EXERCISE DETAILS:
Copy the passage about selling out in pop music, starting with "So, is she really" and going on through "as ‘selling out’.", and swap "mainstream" for "establishment" each time it appears.

PROVIDED PASSAGE:
So, is she really ‘selling out’? Or is she simply entering the mainstream in disguise to dismantle it?

How Do You Sell Out When Everyone’s Selling Something

In pop music, being accused of selling out was once high-level criticism. It was originally levelled at those who attached their art to capitalism by licensing music to ads or endorsing products, but as time has gone on it refers to a general positioning of yourself in the mainstream. For example: The Black Eyed Peas’ pivot from hip-hop to EDM or Taylor Swift moving from country music to pop have both been referred to as ‘selling out’.

It’s hard to truly define a sell-out these days. Selling out is so ubiquitous in pop music that it’s almost an expired concept. In the streaming era, sponsorship and product fuels music, not the other way around. Rihanna, Ariana Grande, Beyoncé, Halsey, Lady Gaga, Selena Gomez, and plenty more also have make-up or clothing brands. While Britney Spears once was critiqued for holding a Pepsi, we now celebrate artists getting their bag elsewhere.

Selling out is so ubiquitous in pop music that it’s almost an expired concept.

Selling out in music these days addresses a broader conversation about authenticity. It’s more important than ever to be a lead writer on a pop hit. Artists like Swift, Billie Eilish, and Olivia Rodrigo have topped the charts with songs that feature just two writers, including themselves. There are still plenty of pop artists receiving what’s referred to as a ‘pitch’ song but their names are often added to the writing credits in a bid for authenticity. Just last year, songwriter Justin Tranter (who has worked for the likes of Selena Gomez and Lady Gaga) among others called for artists to stop demanding credit for songs they didn’t write.

Charli commented on this very idea of authenticity to Rolling Stone saying, “I think artists feel they need to really prove that they wrote their own songs, that they direct their own music videos, that they are the brain behind everything…as I got older, I began to care less and less about that because I know I can write a great pop song and I know I can communicate my vision.”

On top of being credited as one of pop’s visionaries, Charli has penned chart hits for BTS, Camila Cabello, and Selena Gomez. She has writing credits on every single song on Crash and wrote some with a small batch of writers. By promoting the songs she didn’t write, she seems to be attaching herself to the image of an early 00s popstar, where delivery and choreography were the focus.

This idea of selling out and authenticity is one that’s been explored by PC Music and the late SOPHIE. Label head A.G. Cook is a close collaborator of Charli’s, and SOPHIE worked with her on her creative breakthrough ‘Vroom Vroom’, which pivoted her away from the mainstream. SOPHIE’s comments on commercialism in music led to both confusion and criticism, but she expressed a similar idea as Charli on the blurriness of authenticity.

RECORDED DATA:
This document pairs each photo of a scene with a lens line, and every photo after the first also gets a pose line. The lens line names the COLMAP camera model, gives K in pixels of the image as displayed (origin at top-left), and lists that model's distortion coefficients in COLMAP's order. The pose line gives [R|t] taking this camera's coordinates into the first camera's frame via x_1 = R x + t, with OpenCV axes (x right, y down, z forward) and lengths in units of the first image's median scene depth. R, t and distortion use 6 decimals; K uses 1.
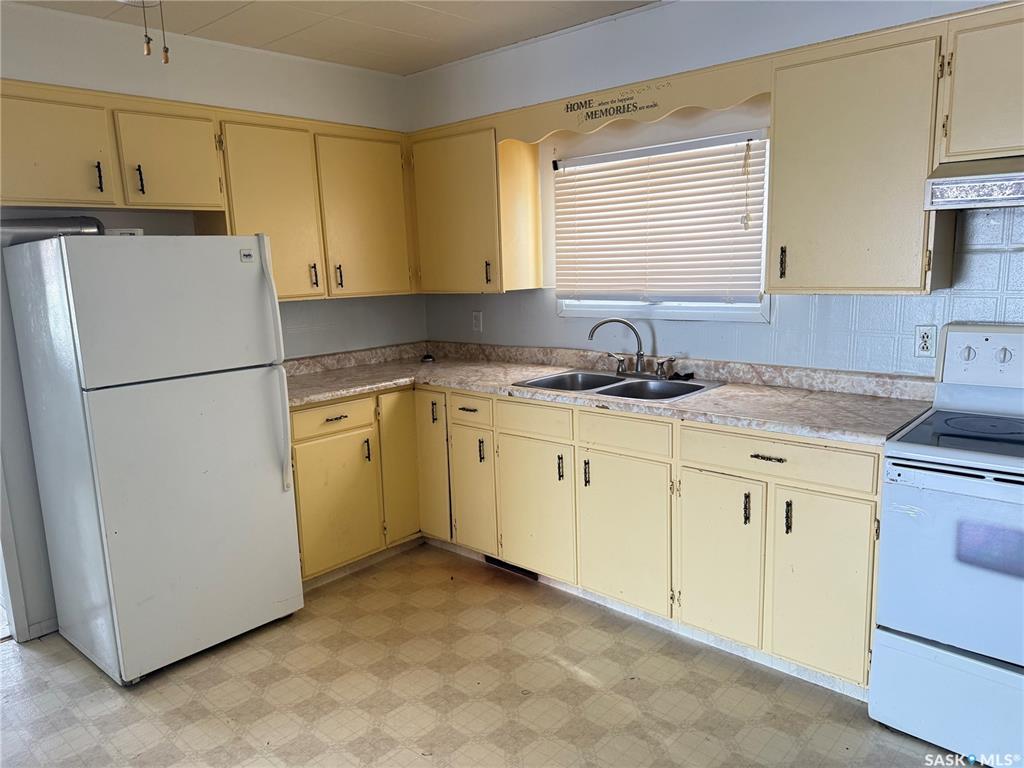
lens RADIAL K [[712.8, 0, 517.9], [0, 712.8, 369.4], [0, 0, 1]] dist [0.124136, -0.183398]
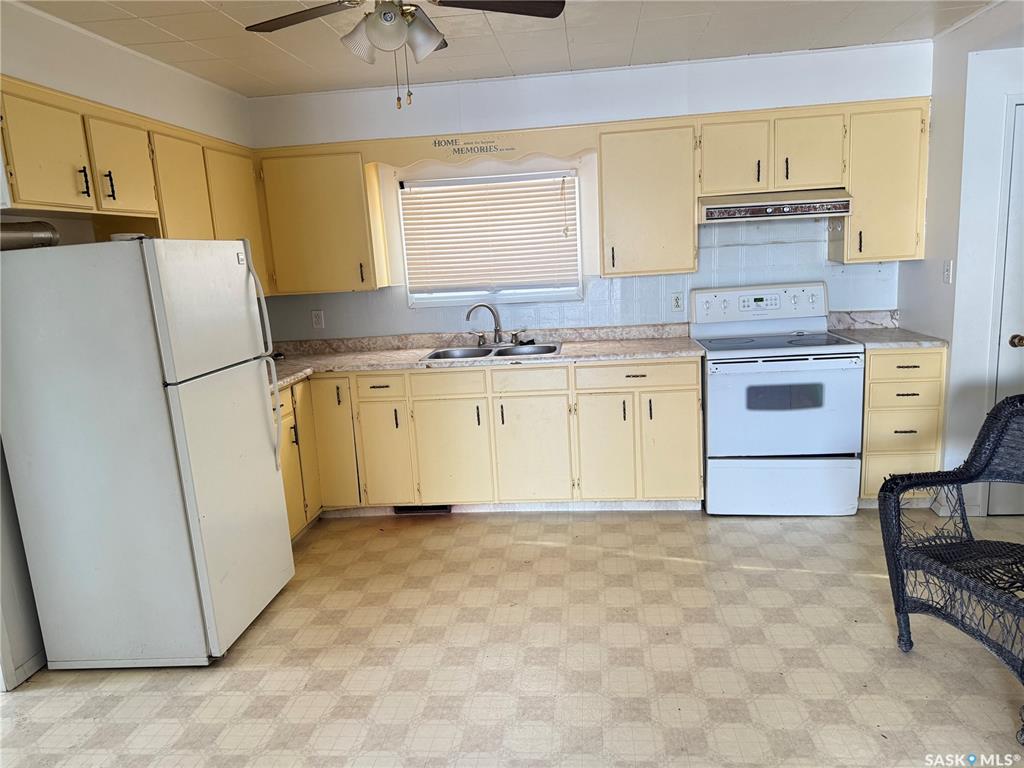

REPLY:
So, is she really ‘selling out’? Or is she simply entering the establishment in disguise to dismantle it?

How Do You Sell Out When Everyone’s Selling Something

In pop music, being accused of selling out was once high-level criticism. It was originally levelled at those who attached their art to capitalism by licensing music to ads or endorsing products, but as time has gone on it refers to a general positioning of yourself in the establishment. For example: The Black Eyed Peas’ pivot from hip-hop to EDM or Taylor Swift moving from country music to pop have both been referred to as ‘selling out’.